[Exercise goal] Reproduce the listing below verbatim. Keep every line, character, and space unchanged.
═════ Material
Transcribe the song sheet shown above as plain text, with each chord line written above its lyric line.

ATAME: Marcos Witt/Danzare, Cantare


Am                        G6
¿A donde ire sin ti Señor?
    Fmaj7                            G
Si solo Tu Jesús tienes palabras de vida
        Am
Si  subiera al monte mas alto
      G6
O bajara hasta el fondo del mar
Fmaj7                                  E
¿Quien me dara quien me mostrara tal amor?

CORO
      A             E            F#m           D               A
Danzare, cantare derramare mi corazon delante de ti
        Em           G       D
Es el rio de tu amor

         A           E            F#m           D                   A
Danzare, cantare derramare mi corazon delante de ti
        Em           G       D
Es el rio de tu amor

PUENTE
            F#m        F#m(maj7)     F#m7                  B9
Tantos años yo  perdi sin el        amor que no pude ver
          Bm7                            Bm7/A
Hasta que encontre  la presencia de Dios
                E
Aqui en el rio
══════════
[Answer in full]
Transcribe the song sheet shown above as plain text, with each chord line written above its lyric line.

ATAME: Marcos Witt/Danzare, Cantare


Am                        G6
¿A donde ire sin ti Señor?
    Fmaj7                            G
Si solo Tu Jesús tienes palabras de vida
        Am
Si  subiera al monte mas alto
      G6
O bajara hasta el fondo del mar
Fmaj7                                  E
¿Quien me dara quien me mostrara tal amor?

CORO
      A             E            F#m           D               A
Danzare, cantare derramare mi corazon delante de ti
        Em           G       D
Es el rio de tu amor

         A           E            F#m           D                   A
Danzare, cantare derramare mi corazon delante de ti
        Em           G       D
Es el rio de tu amor

PUENTE
            F#m        F#m(maj7)     F#m7                  B9
Tantos años yo  perdi sin el        amor que no pude ver
          Bm7                            Bm7/A
Hasta que encontre  la presencia de Dios
                E
Aqui en el rio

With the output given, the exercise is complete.